The Australian financial regulator alleges that Bit Trade didn’t make a “target market determination” for the margin trading product before offering it to Australian customers. It claims that approximately 1,160 Australian customers used Kraken’s margin trading product after the design and distribution obligations became law, resulting in losses of around 12.95 million Australian dollars.
ASIC also stated that it notified Bit Trade of its non-compliance with these obligations in June 2022 but alleged that the company continued to offer the product to Australian customers on the Kraken exchange without conducting the required assessments.
ASIC’s Ongoing Crackdown on the Crypto Industry
Similar to its U.S. counterpart, the Australian Securities and Investments Commission (ASIC) has taken a strong stance on cryptocurrency-related entities and companies. ASIC Deputy Chair Sarah Court emphasized the significance of the recent action against the provider of Kraken in Australia, highlighting it as a crucial “message and reminder” for the industry.
In a statement, Court made it clear that these legal proceedings should serve as a warning to the cryptocurrency sector. ASIC will continue to scrutinize its products to ensure compliance with regulatory obligations aimed at safeguarding consumers. She stressed the importance of adhering to design and distribution obligations to ensure proper distribution of financial products to consumers.

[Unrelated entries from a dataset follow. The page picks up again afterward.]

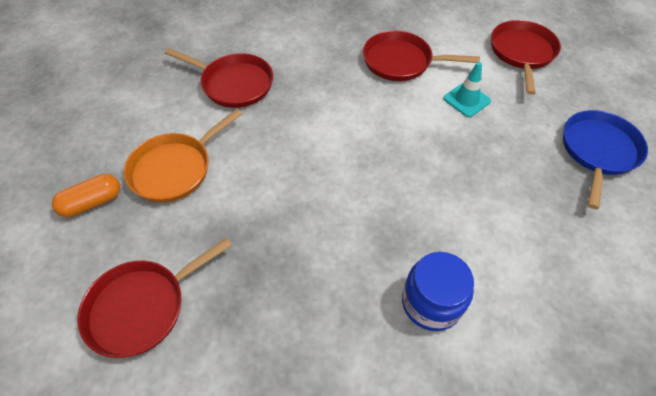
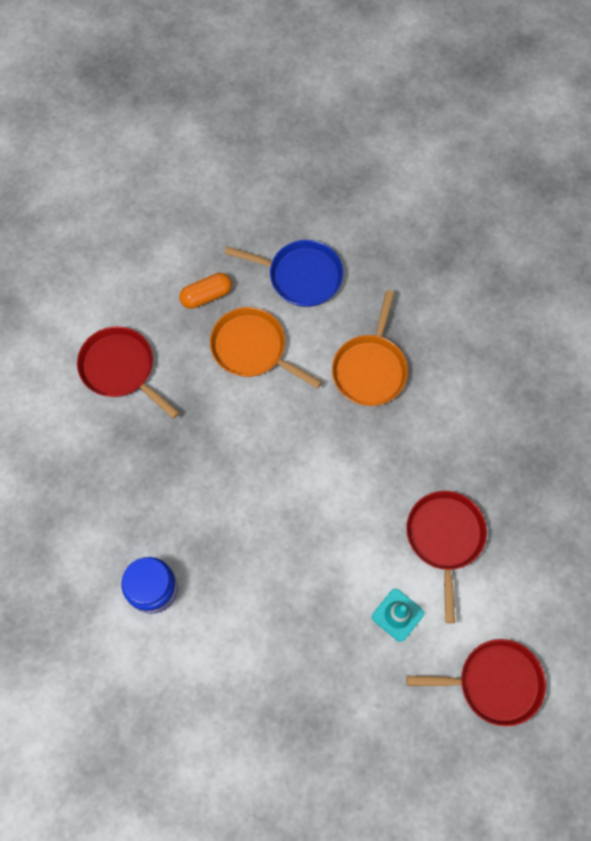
camera: 80 degrees right, 15 degrees up
orange capsule [52,174,120,217] -> orange capsule turned 75 degrees counterclockwise [179,273,232,309]
red pan [165,48,273,108] -> orange pan [332,290,408,406]
blue pan [563,110,648,209] -> blue pan moved to [225,240,343,307]

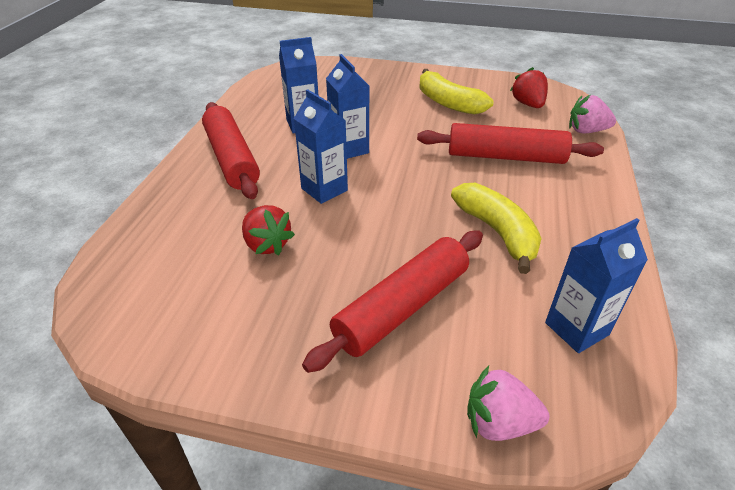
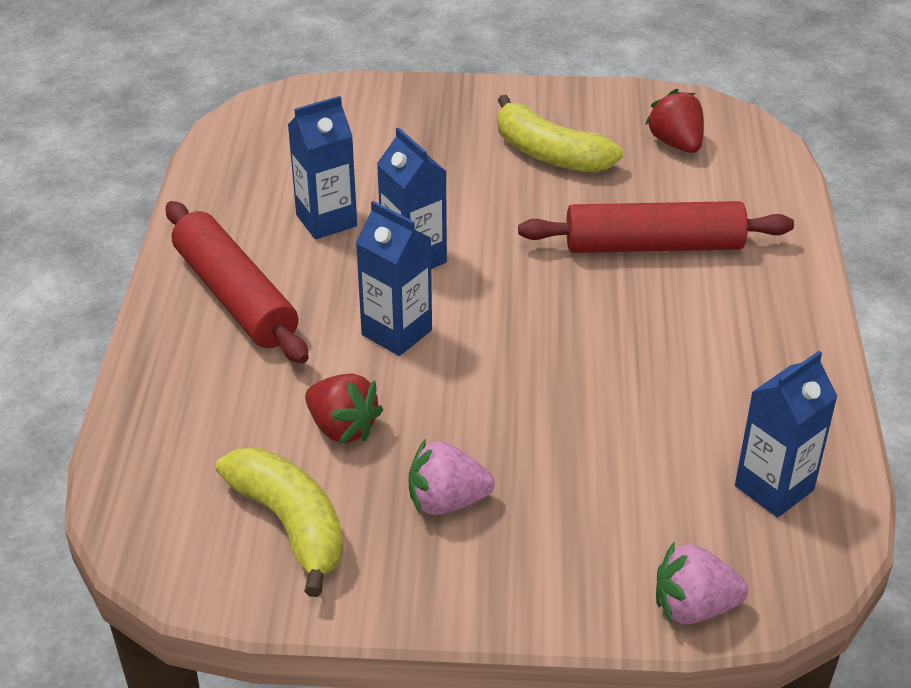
camera: 10 degrees left, 0 degrees up
red rolling pin [302,230,483,373] -> none
yellow banana [451,183,542,274] -> yellow banana moved to [216,447,343,597]
pink strawberry [569,95,616,133] -> pink strawberry moved to [409,439,495,515]

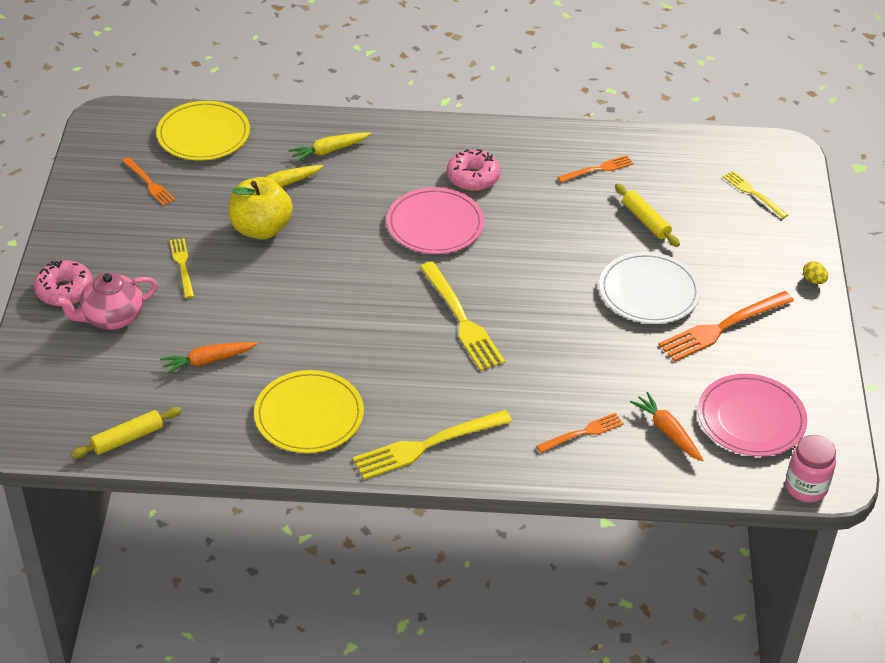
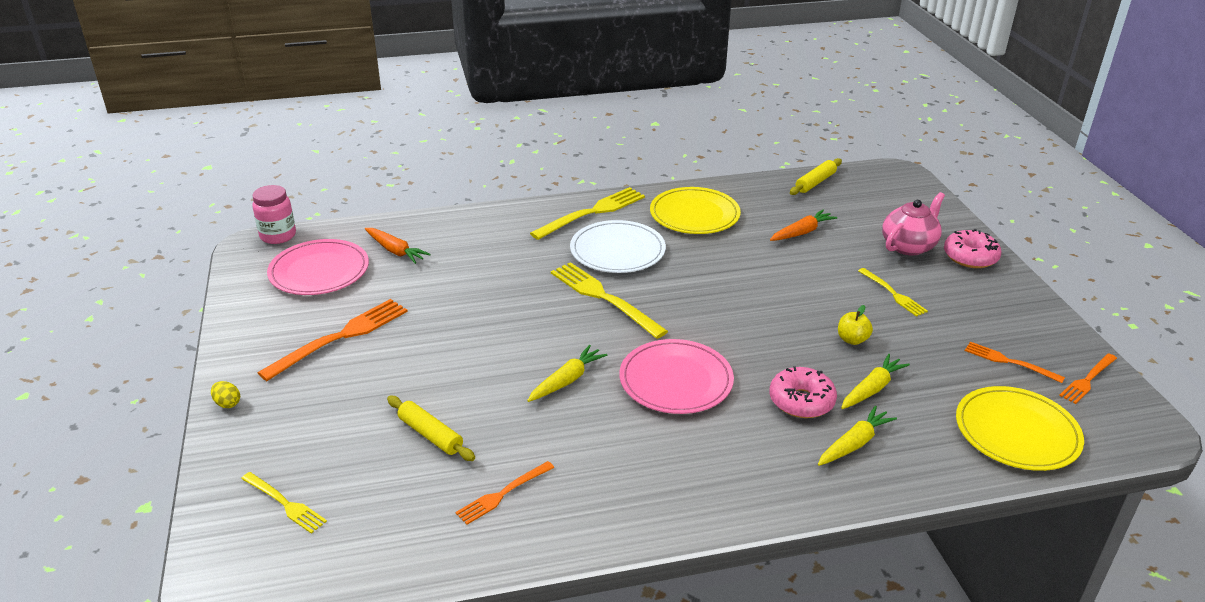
camera: 165 degrees right, 10 degrees down
yellow apple [229,177,293,239] -> yellow apple [838,305,873,345], size x0.48
pink donut [447,149,500,191] -> pink donut moved to [769,366,837,418]
orange fork [536,413,624,453] -> orange fork moved to [1059,353,1117,404]
white plate [599,252,701,324] -> white plate moved to [570,220,666,273]
none -> yellow carrot [527,345,607,402]

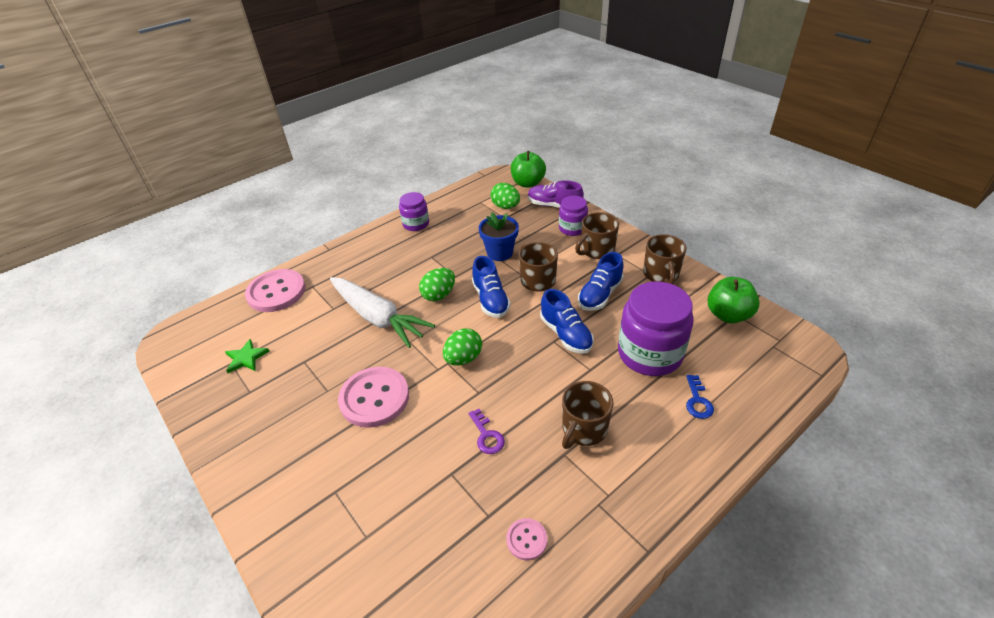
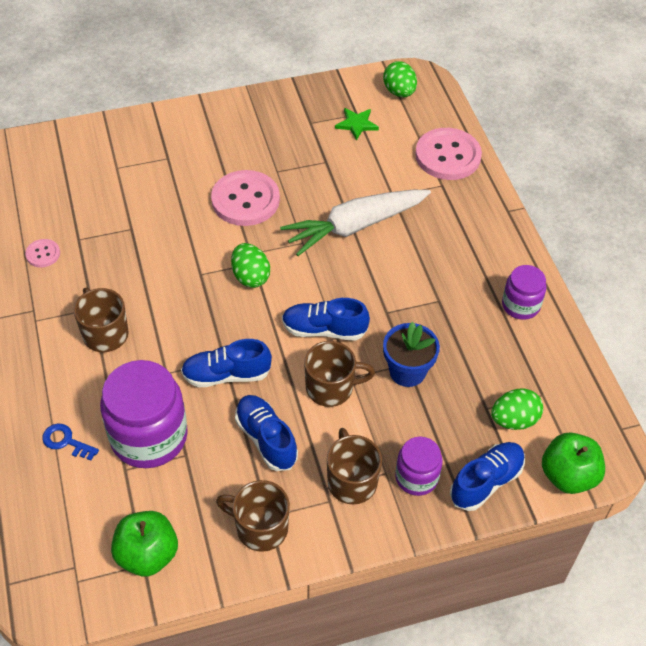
camera: 110 degrees right, 10 degrees up
green egg [419,268,455,302] -> green egg moved to [383,61,417,97]
purple key [468,409,505,454] -> none
purple shoe [528,180,584,208] -> blue shoe [450,442,525,511]

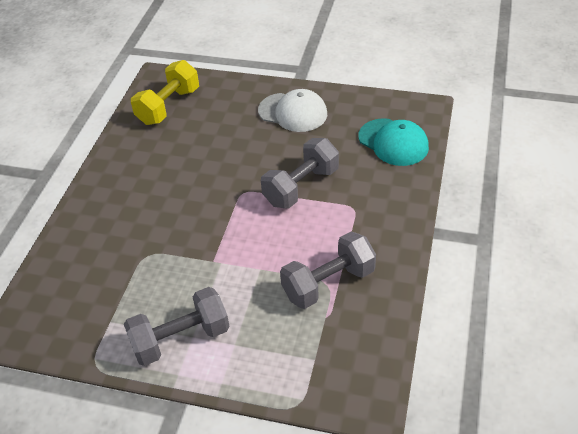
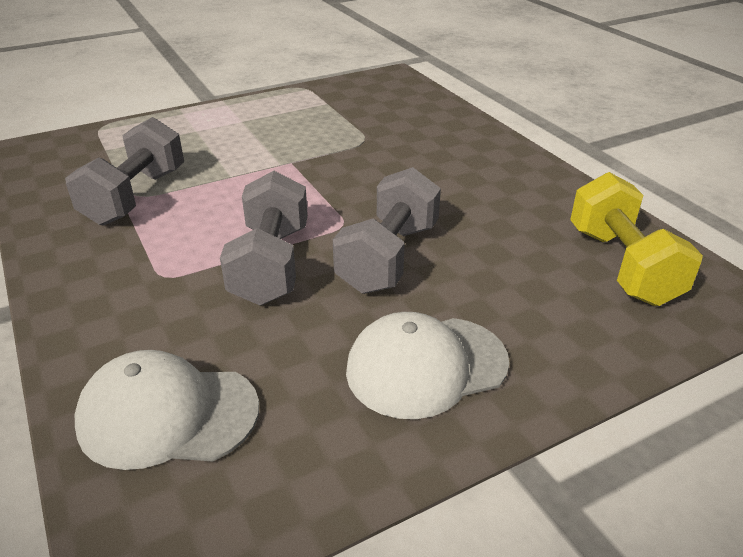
camera: 135 degrees right, 10 degrees down
grey dumbbell [124,287,230,366] -> grey dumbbell moved to [333,167,441,294]
turquoise cap [358,118,429,166] -> white cap [75,350,259,470]

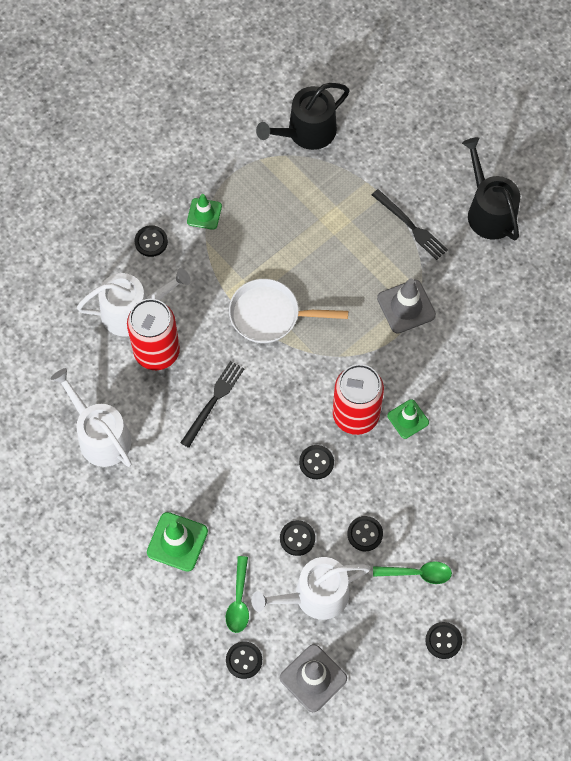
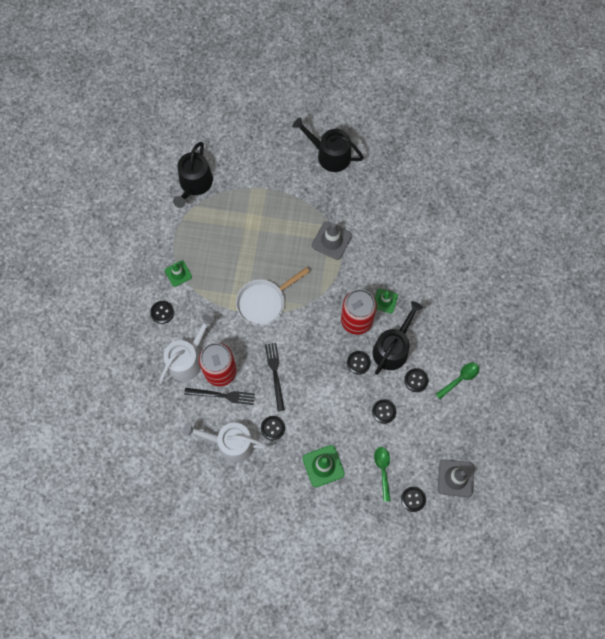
camera: 40 degrees left, 5 degrees up
green spoon [226,556,249,633] -> green spoon turned 150 degrees counterclockwise [374,447,391,502]
white watering can [251,557,370,620] -> none
black fork [372,189,448,260] -> black fork moved to [184,388,255,405]
black button [425,622,462,659] -> black button moved to [261,416,285,440]
none -> black watering can [373,301,423,375]

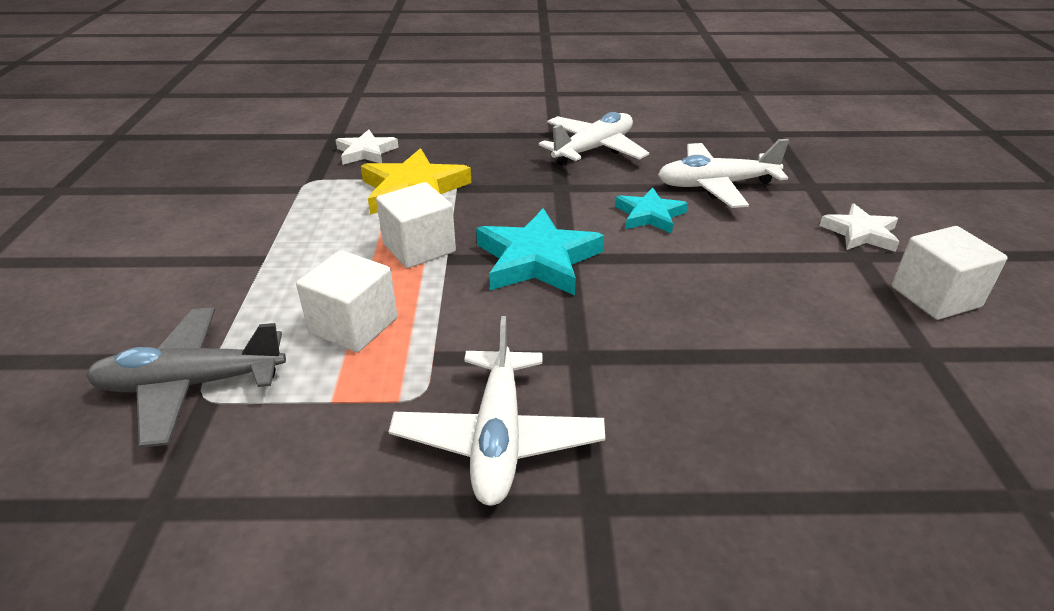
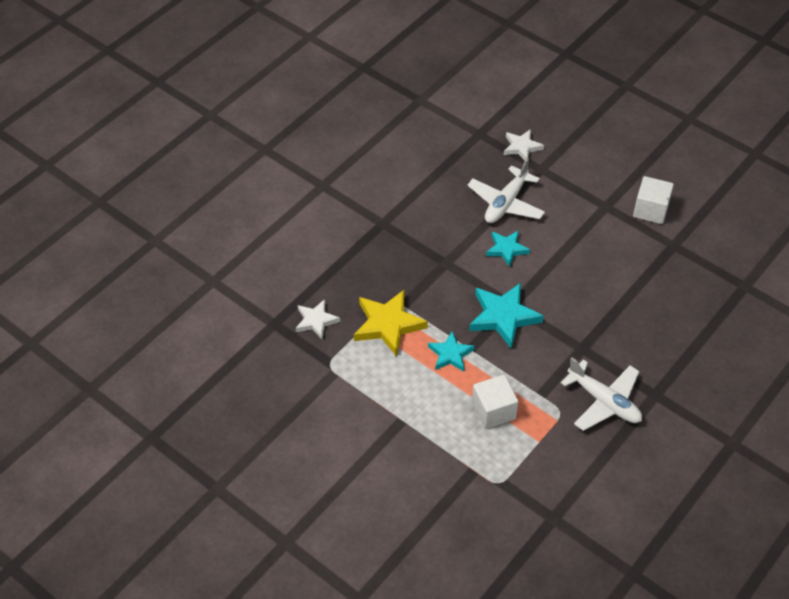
camera: 50 degrees left, 15 degrees up
grey plane [86,308,286,448] -> none
white cube [376,182,456,268] -> turquoise star [428,331,475,372]
white plane [539,112,649,166] -> none
white star [819,203,899,252] -> white star moved to [504,129,544,160]

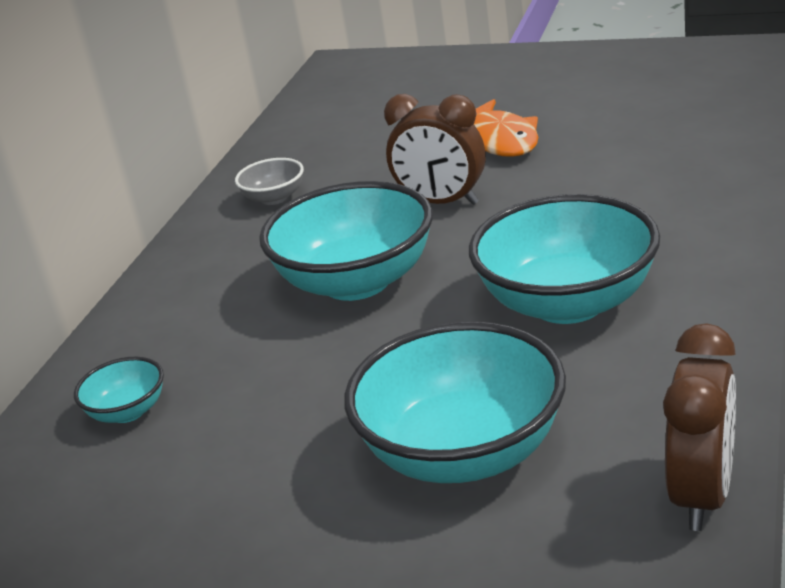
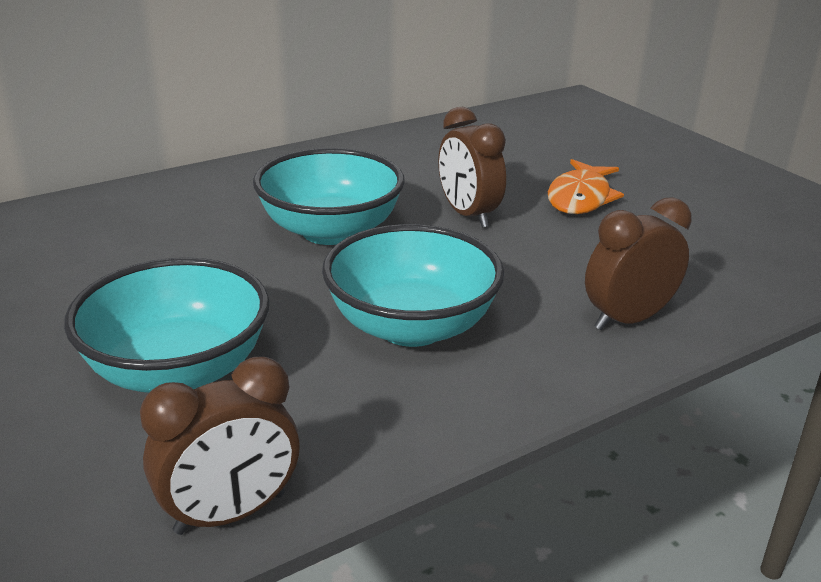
camera: 35 degrees right, 0 degrees up
turquoise bowl [74,357,164,423] -> none
grey bowl [235,158,304,205] -> none
none -> brown clock [585,197,692,330]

Kraken is not the only crypto company to come under regulatory scrutiny from the Australian financial watchdog. In August, ASIC filed a lawsuit against eToro, a cryptocurrency exchange, for alleged violations of design and distribution obligations.
Furthermore, in July, ASIC conducted a raid on the Australian offices of Binance, the world’s largest cryptocurrency exchange, as part of an ongoing investigation into the company’s operations. Prior to this, ASIC had already revoked Binance’s operational license in Australia.
Important: Please note that this article is only meant to provide information and should not be taken as legal, tax, investment, financial, or any other type of advice.